(DATA FOR ANALYSIS begins)
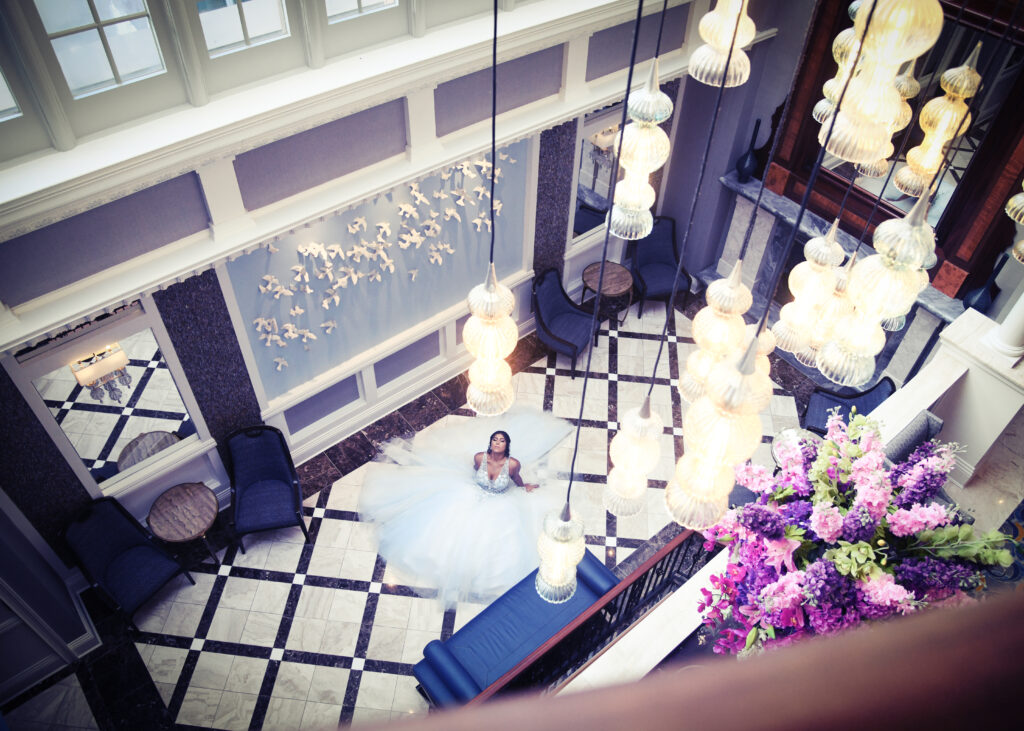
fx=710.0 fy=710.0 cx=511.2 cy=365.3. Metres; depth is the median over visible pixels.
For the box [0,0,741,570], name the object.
wall
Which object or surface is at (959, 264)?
mirror
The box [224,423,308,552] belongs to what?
armchair
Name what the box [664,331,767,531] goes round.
pendant light
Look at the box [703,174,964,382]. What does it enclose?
fireplace
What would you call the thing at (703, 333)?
pendant light
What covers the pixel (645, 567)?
stair railing
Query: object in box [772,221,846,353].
pendant light
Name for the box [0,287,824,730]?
floor
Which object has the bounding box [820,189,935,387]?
pendant light
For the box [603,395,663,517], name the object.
pendant light
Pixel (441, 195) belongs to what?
wall decoration
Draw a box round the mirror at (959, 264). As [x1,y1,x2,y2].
[761,0,1023,303]
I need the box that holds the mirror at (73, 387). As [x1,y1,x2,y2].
[22,305,204,486]
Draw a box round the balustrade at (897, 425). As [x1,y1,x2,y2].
[567,317,1022,697]
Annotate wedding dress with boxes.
[357,406,580,611]
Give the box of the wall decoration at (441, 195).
[250,153,515,362]
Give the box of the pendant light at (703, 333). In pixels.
[680,257,754,403]
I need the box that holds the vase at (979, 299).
[960,249,1012,311]
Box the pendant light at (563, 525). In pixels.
[535,499,586,603]
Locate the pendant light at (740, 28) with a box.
[687,0,755,87]
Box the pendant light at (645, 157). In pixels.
[609,56,674,242]
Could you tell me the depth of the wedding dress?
6.15 m
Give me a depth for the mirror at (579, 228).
6.94 m
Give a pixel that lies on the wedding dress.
(497, 481)
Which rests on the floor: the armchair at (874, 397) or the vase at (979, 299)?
the armchair at (874, 397)
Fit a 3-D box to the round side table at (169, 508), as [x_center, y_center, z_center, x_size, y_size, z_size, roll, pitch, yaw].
[-2.675,1.364,5.948,0.533,0.581,0.539,-30,55,-27]
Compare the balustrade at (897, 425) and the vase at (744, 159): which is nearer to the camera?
the balustrade at (897, 425)
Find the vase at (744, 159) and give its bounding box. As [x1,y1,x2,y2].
[735,117,761,180]
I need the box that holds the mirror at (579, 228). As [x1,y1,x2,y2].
[569,103,625,245]
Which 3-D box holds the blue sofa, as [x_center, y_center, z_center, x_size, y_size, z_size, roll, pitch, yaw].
[0.102,2.019,5.452,1.639,0.634,0.677,-30,55,-27]
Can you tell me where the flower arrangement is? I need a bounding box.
[690,410,1023,657]
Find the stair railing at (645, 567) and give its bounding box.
[462,528,707,701]
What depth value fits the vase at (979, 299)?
5.72 m
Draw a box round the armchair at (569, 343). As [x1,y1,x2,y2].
[531,265,599,377]
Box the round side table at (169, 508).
[146,481,220,566]
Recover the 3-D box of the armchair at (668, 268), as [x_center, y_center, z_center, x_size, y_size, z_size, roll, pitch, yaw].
[1.678,-1.118,8.140,0.629,1.000,0.671,-10,48,-12]
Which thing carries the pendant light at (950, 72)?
hanging from the ceiling
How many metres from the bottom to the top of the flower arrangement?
1.232 m
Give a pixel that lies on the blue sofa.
(444, 661)
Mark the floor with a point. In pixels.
(363, 594)
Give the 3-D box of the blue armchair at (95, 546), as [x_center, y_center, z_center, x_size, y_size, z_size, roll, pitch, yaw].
[-2.996,1.527,5.506,0.622,0.999,0.590,28,52,22]
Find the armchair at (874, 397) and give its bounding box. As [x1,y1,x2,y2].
[804,377,896,433]
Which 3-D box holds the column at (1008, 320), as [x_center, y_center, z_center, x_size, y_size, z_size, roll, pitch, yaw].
[3.656,-0.878,4.407,0.336,2.149,0.335,-30,55,-27]
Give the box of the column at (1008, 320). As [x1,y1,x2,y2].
[981,289,1023,362]
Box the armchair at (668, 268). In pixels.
[630,214,692,316]
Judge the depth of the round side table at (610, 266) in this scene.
7.94 m
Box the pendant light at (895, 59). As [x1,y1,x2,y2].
[822,0,943,166]
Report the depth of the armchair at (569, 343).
7.44 m
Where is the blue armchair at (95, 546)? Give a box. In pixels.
[60,493,194,631]
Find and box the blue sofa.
[410,549,619,705]
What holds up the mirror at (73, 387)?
attached to the wall at (190, 186)
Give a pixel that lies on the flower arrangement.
(860, 546)
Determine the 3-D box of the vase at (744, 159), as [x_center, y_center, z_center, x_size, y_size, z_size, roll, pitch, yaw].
[2.299,-2.065,6.839,0.180,0.616,0.181,-30,55,-27]
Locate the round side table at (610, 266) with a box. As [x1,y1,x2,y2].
[580,260,634,326]
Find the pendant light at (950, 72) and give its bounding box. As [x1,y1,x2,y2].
[893,42,984,196]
(DATA FOR ANALYSIS ends)
Copy out every entry exactly as written, but not the pictures.

SOLUTION FOR THIS EXERCISE:
fx=710.0 fy=710.0 cx=511.2 cy=365.3. Metres; depth is the median over visible pixels.
For the box [0,0,741,570], name the object.
wall
Which object or surface is at (959, 264)?
mirror
The box [224,423,308,552] belongs to what?
armchair
Name what the box [664,331,767,531] goes round.
pendant light
Look at the box [703,174,964,382]. What does it enclose?
fireplace
What would you call the thing at (703, 333)?
pendant light
What covers the pixel (645, 567)?
stair railing
Query: object in box [772,221,846,353].
pendant light
Name for the box [0,287,824,730]?
floor
Which object has the bounding box [820,189,935,387]?
pendant light
For the box [603,395,663,517], name the object.
pendant light
Pixel (441, 195) belongs to what?
wall decoration
Draw a box round the mirror at (959, 264). As [x1,y1,x2,y2].
[761,0,1023,303]
I need the box that holds the mirror at (73, 387). As [x1,y1,x2,y2].
[22,305,204,486]
Draw a box round the balustrade at (897, 425). As [x1,y1,x2,y2].
[567,317,1022,697]
Annotate wedding dress with boxes.
[357,406,580,611]
Give the box of the wall decoration at (441, 195).
[250,153,515,362]
Give the box of the pendant light at (703, 333). In pixels.
[680,257,754,403]
I need the box that holds the vase at (979, 299).
[960,249,1012,311]
Box the pendant light at (563, 525). In pixels.
[535,499,586,603]
Locate the pendant light at (740, 28) with a box.
[687,0,755,87]
Box the pendant light at (645, 157). In pixels.
[609,56,674,242]
Could you tell me the depth of the wedding dress?
6.15 m
Give me a depth for the mirror at (579, 228).
6.94 m
Give a pixel that lies on the wedding dress.
(497, 481)
Which rests on the floor: the armchair at (874, 397) or the vase at (979, 299)?
the armchair at (874, 397)
Fit a 3-D box to the round side table at (169, 508), as [x_center, y_center, z_center, x_size, y_size, z_size, roll, pitch, yaw].
[-2.675,1.364,5.948,0.533,0.581,0.539,-30,55,-27]
Compare the balustrade at (897, 425) and the vase at (744, 159): which is nearer to the camera?
the balustrade at (897, 425)
Find the vase at (744, 159) and give its bounding box. As [x1,y1,x2,y2].
[735,117,761,180]
I need the box that holds the mirror at (579, 228). As [x1,y1,x2,y2].
[569,103,625,245]
Which 3-D box holds the blue sofa, as [x_center, y_center, z_center, x_size, y_size, z_size, roll, pitch, yaw].
[0.102,2.019,5.452,1.639,0.634,0.677,-30,55,-27]
Can you tell me where the flower arrangement is? I need a bounding box.
[690,410,1023,657]
Find the stair railing at (645, 567) and give its bounding box.
[462,528,707,701]
What depth value fits the vase at (979, 299)?
5.72 m
Draw a box round the armchair at (569, 343). As [x1,y1,x2,y2].
[531,265,599,377]
Box the round side table at (169, 508).
[146,481,220,566]
Recover the 3-D box of the armchair at (668, 268), as [x_center, y_center, z_center, x_size, y_size, z_size, roll, pitch, yaw].
[1.678,-1.118,8.140,0.629,1.000,0.671,-10,48,-12]
Which thing carries the pendant light at (950, 72)?
hanging from the ceiling
How many metres from the bottom to the top of the flower arrangement?
1.232 m
Give a pixel that lies on the blue sofa.
(444, 661)
Mark the floor with a point. In pixels.
(363, 594)
Give the 3-D box of the blue armchair at (95, 546), as [x_center, y_center, z_center, x_size, y_size, z_size, roll, pitch, yaw].
[-2.996,1.527,5.506,0.622,0.999,0.590,28,52,22]
Find the armchair at (874, 397) and give its bounding box. As [x1,y1,x2,y2].
[804,377,896,433]
Which 3-D box holds the column at (1008, 320), as [x_center, y_center, z_center, x_size, y_size, z_size, roll, pitch, yaw].
[3.656,-0.878,4.407,0.336,2.149,0.335,-30,55,-27]
Give the box of the column at (1008, 320). As [x1,y1,x2,y2].
[981,289,1023,362]
Box the armchair at (668, 268). In pixels.
[630,214,692,316]
Judge the depth of the round side table at (610, 266) in this scene.
7.94 m
Box the pendant light at (895, 59). As [x1,y1,x2,y2].
[822,0,943,166]
Report the depth of the armchair at (569, 343).
7.44 m
Where is the blue armchair at (95, 546)? Give a box. In pixels.
[60,493,194,631]
Find and box the blue sofa.
[410,549,619,705]
What holds up the mirror at (73, 387)?
attached to the wall at (190, 186)
Give a pixel that lies on the flower arrangement.
(860, 546)
Determine the 3-D box of the vase at (744, 159), as [x_center, y_center, z_center, x_size, y_size, z_size, roll, pitch, yaw].
[2.299,-2.065,6.839,0.180,0.616,0.181,-30,55,-27]
Locate the round side table at (610, 266) with a box. As [x1,y1,x2,y2].
[580,260,634,326]
Find the pendant light at (950, 72) and give its bounding box. As [x1,y1,x2,y2].
[893,42,984,196]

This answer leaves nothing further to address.